The Bad Side of Soy

Recently in the news there have been articles decrying the benefits of soy. Some news stories even lay claim that soy and new soy products are harmful and not beneficial at all. The claims range from the potential damaging effects of soy formula given to many infants and toddlers to soy consumption causing early puberty in children to soy disrupting the function of the thyroid gland. I have even heard, though not seen credible published reports, that too much soy consumption can cause heart trouble, not prevent it or aid in the healthy functioning of the heart as doctors and other scientists say it does. These types of rumours or speculation, while taken in context by me and most other long-term vegetarians or users of soy, can be confusing and disturbing to new users of soy products who desire to improve their health.

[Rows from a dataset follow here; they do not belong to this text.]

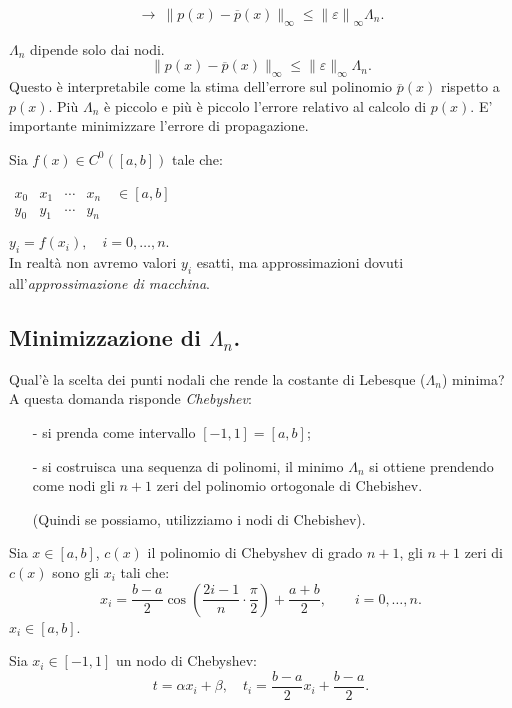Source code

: \[\longrightarrow\ \|p(x) - \overline{p}(x) \|_{\infty} \leq  \left\|
\varepsilon\right\|_{\infty}\Lambda_n.\]

\begin{osse}
$\Lambda_n$ dipende solo dai nodi.
\[
\|p(x) -\overline{p}(x)\|_{\infty} \leq \|\varepsilon\|_{\infty}\Lambda_n.
\]
Questo è interpretabile come la stima dell'errore sul polinomio
$\overline{p}(x)$ rispetto a $p(x)$. Più $\Lambda_n$ è piccolo e più è
piccolo l'errore relativo al calcolo di $p(x)$. E' importante minimizzare
l'errore di propagazione.
\end{osse}

Sia $f(x) \in C^0([a,b])$ tale che:
\begin{flushleft}$\begin{array}{cccl}
x_0 & x_1 & \cdots & x_n  \quad \in [a,b] \\
y_0 & y_1 & \cdots & y_n
\end{array}$\end{flushleft}
$y_i = f(x_i), \quad i=0,\ldots,n.$\\

In realtà non avremo valori $y_i$ esatti, ma approssimazioni dovuti
all'\emph{approssimazione di macchina}.

\subsection{Minimizzazione di $\Lambda_n$.}
Qual'è la scelta dei punti nodali che rende la costante di Lebesque
($\Lambda_n$) minima? A questa domanda risponde \emph{Chebyshev}:
\begin{itemize}
\item[-] si prenda come intervallo $[-1,1] = [a,b]$;
\item[-] si costruisca una sequenza di polinomi, il minimo $\Lambda_n$ si
ottiene prendendo come nodi gli $n+1$ zeri del polinomio ortogonale di
Chebishev.
\item[] (Quindi se possiamo, utilizziamo i nodi di Chebishev).
\end{itemize}

\begin{defi}Sia $x \in [a,b]$, $c(x)$ il polinomio di Chebyshev di grado
$n+1$, gli $n+1$
zeri di $c(x)$ sono gli $x_i$ tali che:
\[
x_i = \frac{b -a}{2}\cos \left( \frac{2i-1}{n}  \cdot \frac{\pi}{2}\right) +
\frac{a+b}{2}, \qquad i = 0, \ldots, n.
\]
$x_i \in [a,b]$.
\end{defi}

Sia $x_i \in [-1,1]$ un nodo di Chebyshev:
\[t = \alpha x_i + \beta, \quad t_i = \frac{b-a}{2}x_i + \frac{b-a}{2}.\]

The debate concerning the possible bad side to soy products is not especially surprising. Any health claim is open to questioning and controversy. Before soy can truly be declared a “wonder food”, it has to stand before debate and questioning, and any possible negative side effects should be carefully explored and explained. It is also something to note that many food companies are exploiting consumers’ perception that soy is a health food by putting a meager amount of it in just about anything. To some consumers, who merely heard on the news that soy is good for your health, a chocolate-covered granola bar full of processed sugar and preservatives will protect him or her from heart disease because it is stamped on the label: Contains Soy! or some similar claim.

Doctors and scientists need to do a better job of explaining how soy works in the human body, what ways it is beneficial and in what circumstances it could be harmful. Soy by itself is not a wonder food drug, but an interaction of soy with different kinds of foods, a complete diet, that can be very beneficial to the body. This is whole soy I am talking about, such as tofu or soymilk or soy protein. Some marketers of soy are merely taking out components of soy products, such as isoflavones, and selling them as pill supplements to menopausal women and/or middle-aged men with heart disease. These components do not act in the body the same way that whole soy products do, which causes problems and leads people to believe that soy has a harmful side.

I urge anyone interested in the benefits of soy foods to do their homework. Talk to your physician before taking any soy supplements, and use soy additives/components sparingly. Stick with whole foods such as tofu, soymilk, and soybeans. Other good soy foods include tempeh, soy flour, miso, and textured soy protein.